Charlotte came into our lives in June of 2006. She took to the farm right away. Her first food was squash from the garden and her first word was “goat.” Since she could walk, she’s helped with chores, taken the goats for walks, fed the chickens, milked the goats, dug in the garden, and eaten broccoli straight off the stalk. When she was three, she got to name the new doelings “Toka” and “Tonni” after her two imaginary friends. When not outside on the farm, she can be found doing schoolwork, skiing, running, and managing the Ten Apple Farmstand.

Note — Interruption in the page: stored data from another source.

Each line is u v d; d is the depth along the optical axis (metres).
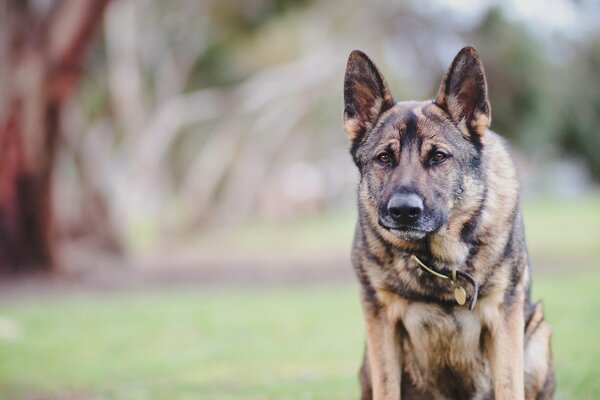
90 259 22.52
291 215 45.47
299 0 24.05
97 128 27.14
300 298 15.55
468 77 5.46
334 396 7.23
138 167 28.98
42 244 18.77
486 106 5.44
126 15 28.22
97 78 28.77
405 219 5.11
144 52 31.19
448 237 5.25
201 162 33.59
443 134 5.38
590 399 6.65
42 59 17.19
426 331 5.44
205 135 36.50
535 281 16.27
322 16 30.67
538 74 22.39
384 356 5.50
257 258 24.23
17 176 18.06
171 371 8.84
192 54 31.97
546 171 30.64
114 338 11.27
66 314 13.73
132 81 28.67
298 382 7.96
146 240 33.81
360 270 5.57
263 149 36.38
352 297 15.45
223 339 10.98
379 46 29.39
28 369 9.20
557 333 10.07
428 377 5.64
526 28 22.52
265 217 42.88
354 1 29.70
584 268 18.84
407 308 5.42
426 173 5.29
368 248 5.48
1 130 17.73
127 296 16.73
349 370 8.59
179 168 37.06
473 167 5.39
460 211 5.32
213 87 33.56
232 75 33.41
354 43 30.94
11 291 17.38
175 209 34.59
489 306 5.32
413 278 5.31
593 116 23.62
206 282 19.16
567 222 31.30
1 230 18.31
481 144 5.48
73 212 24.22
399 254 5.32
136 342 10.93
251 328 11.84
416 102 5.66
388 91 5.68
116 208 24.50
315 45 32.78
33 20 17.27
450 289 5.28
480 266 5.25
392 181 5.30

Beatrice arrived in our lives in April of 2008, and was born a farmer. At 3 days old she made her first trip to the Fedco tree sale to pick out the season’s seed potatoes. A few weeks later she was assisting her mama deliver the farm’s first baby goats. Since toddlerhood, Bea’s enjoyed eating raw corn (and everything else), climbing, picking up slugs, digging in the dirt, collecting eggs, and getting alfalfa treats for the goats. Bea is our resident 4-H’er and member of the Cumberland Country 4-H Swiners club. She competed in the pig races at the Cumberland Fair in 2017 & 2018, placing as high as 4th, and is now raising market hogs.

Sadie arrived in November of 2011. She came out with a full head of dark curls, enormously round cheeks, and an easy-going temperament. She is a born talker, explaining the goings on at the farm in copious detail to anyone who will listen. Sadie is our trusty assistant goat hike leader, and loves to demonstrate goat milking and goat milk drinking for visitors to the farm. In addition to assisting with the goat hikes, her farm jobs include gathering eggs, feeding the chickens, and leading the baby goats up and down the hill.